Why would you do that?

1. Since you lack an authoritative public DNS server, you don't need to publish one/ any DNS service outside.
2. In a stateful router world, you only care about FW rules matching requests, you may ignore replies completely because the firewall will dynamically "open" ports for those and only for those packets matching an open/ active state/ connection.

Getting together 1. & 2., I strongly advise you to close that explicitly open port on WAN ASAP! (!) (And any other port, for that matter, not being used for a NAT associated FW rule, or for a published service in a public IP range perimeter.)

QuoteMan I get a lot of hits on that port. probably about 1000 an hour. And this is not even a well used IP, just a testing server I turn on when I need to test stuff. Glad IPS is blocking it.

Most likely you've got to be heavily hit on 53 just because it is (was) open, and not at all because you are flooded, nor considered of a very high interest target: bots are crawling continuously, day and night, non stop, blindly poking IPs (and ports on each IP) as much as possible. When they do find an open port on a particular IP, that IP & port is recorded in a log. From that moment on, the record might be either passed to a more "specialized" bot, one trying only exploits for that particular port, repeatedly and heavily on that particular IP address, or, maybe a human black hat is collecting the record from the log and tries different attack techniques, tools and exploits on that IP & port.

Either way, from a particular moment on, you struggle to understand what particular change you've made triggered that constant bombardment, but it's not a change, it's a non-change... ;) It's a for enough long time open 'hole' being discovered.

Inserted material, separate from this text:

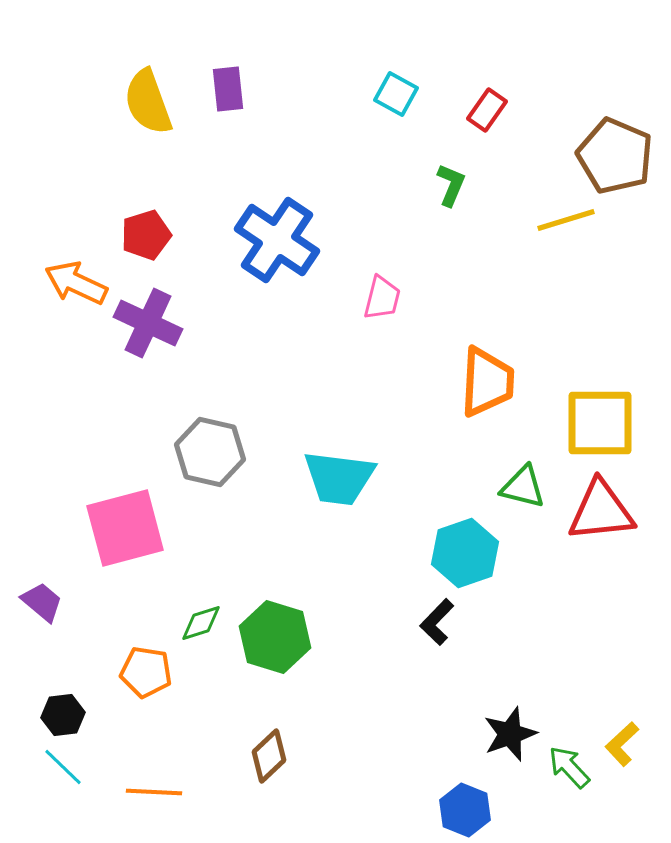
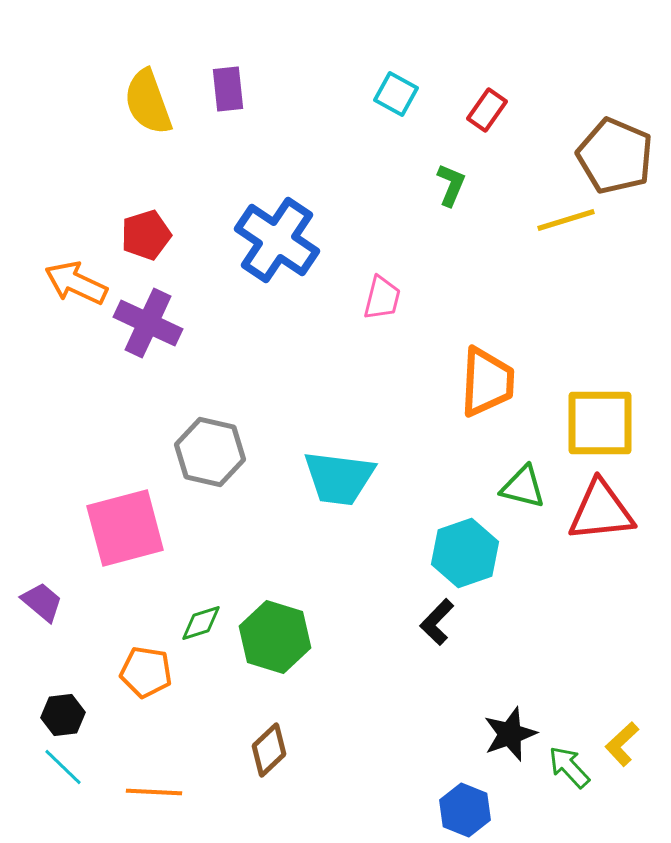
brown diamond: moved 6 px up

Close that (those) freakin' port(s) already, would you?! :)

February 15, 2018, 04:00:41 PM #16 Last Edit: February 15, 2018, 05:09:01 PM by dcol
What I ended up doing was allow port 53 through IPS and then used a floating firewall rule to block them. That way I don't flood the logs. I used pftop to identify the traffic and saw that it was outbound traffic to port 53 as well as inbound, which is a normal transaction for DNS queries.
Here is a pic of what I saw. the 68.105 IP's are the legitimate DNS from the ISP. The 208.76 is not.
Also here is the floating rule I used for DNS

From your first image I only see legitimate traffic:

1. Absolutely all IN traffic is from your internal clients - no need for 53 UDP to be open/ NATed.
2. Absolutely all OUT traffic is from OPNsense to forwarders. - no need for 53 UDP to be open/ NATed.
3. You have to figure it out why there is a DNS resolving request toward 208.76... (maybe an internal client with manual DNS settings different than OPNsense's IP address, maybe a host/ domain override?!?!...)

If there is nothing left out in your DNS config, I maintain my opinion: you should keep the port 53 closed (not-published) on WAN/ NAT.